Nicknamed “Bombogensis” or “Bomb Cyclone,” an explosive ocean storm slammed the East Coast in recent days, bringing winds of up to 80 mph, more than a foot of snow in some areas, and sub-zero temperatures.
The storm has so far closed dozens of schools, shut down power for hundreds of thousands of homes, and cancelled thousands of flights. Authorities in the affected areas have cautioned against driving.
Temperatures in Chicago plunged as low as -9 degrees in the past two weeks. Kappel said the mobile outreach program has been extraordinarily busy ever since, and she emphasized its importance.
“The homeless may not know exactly where to go or have the capabilities of getting there,” she said. “There are shelters available to them. They may need a bus to get to the shelter, or a train, and they may not have the resources to do that.”
Catholic Charities in Chicago has two shelters, which are often at maximum capacity, she said, but the transportation system is more easily accessible.
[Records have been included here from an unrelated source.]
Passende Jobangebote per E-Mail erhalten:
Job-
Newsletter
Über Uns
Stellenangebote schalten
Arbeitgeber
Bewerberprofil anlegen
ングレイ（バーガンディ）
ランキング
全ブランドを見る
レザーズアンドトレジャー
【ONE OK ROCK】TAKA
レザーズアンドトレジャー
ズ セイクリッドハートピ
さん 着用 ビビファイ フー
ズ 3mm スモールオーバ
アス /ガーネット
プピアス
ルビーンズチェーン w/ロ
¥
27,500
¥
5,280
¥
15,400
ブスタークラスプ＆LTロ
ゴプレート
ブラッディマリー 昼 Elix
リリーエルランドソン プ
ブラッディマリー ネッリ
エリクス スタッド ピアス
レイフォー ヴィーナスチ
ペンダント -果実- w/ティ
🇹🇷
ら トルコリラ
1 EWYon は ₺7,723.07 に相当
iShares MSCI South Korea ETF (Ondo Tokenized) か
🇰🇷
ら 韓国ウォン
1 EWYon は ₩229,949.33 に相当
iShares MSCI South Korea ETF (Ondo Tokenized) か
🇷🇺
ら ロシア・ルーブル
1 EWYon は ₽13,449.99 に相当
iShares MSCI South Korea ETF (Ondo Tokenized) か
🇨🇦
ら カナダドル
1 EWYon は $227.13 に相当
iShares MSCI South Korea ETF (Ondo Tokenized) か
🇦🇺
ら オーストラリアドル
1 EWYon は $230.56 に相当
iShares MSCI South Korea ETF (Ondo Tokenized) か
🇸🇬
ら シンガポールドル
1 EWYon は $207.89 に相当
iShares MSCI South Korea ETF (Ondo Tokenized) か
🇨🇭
Any homeless person in Chicago may approach a hospital, fire department, or police station, who will then call Catholic Charities to pick the person up. The individual may also call Catholic Charities directly if they know the number.
The vans have mobile laptops and resources to stay updated on what shelters are available and what regulations those shelters may have.
Kappel, who has helped out with the van rides, said the experience is extraordinarily emotional, but rewarding to see the team work compassionately alongside the most vulnerable.
“These people really need to be transported somewhere safe. They’re so appreciative of it when we show up.”
Chicago isn’t the only city where Catholic Charities is providing the homeless with means to find shelter. Agencies in Florida and Tennessee have updated listings of what shelters are available. Shelters in Washington D.C. and St. Paul have extended the number of beds, necessities, and winter safe rooms they have available.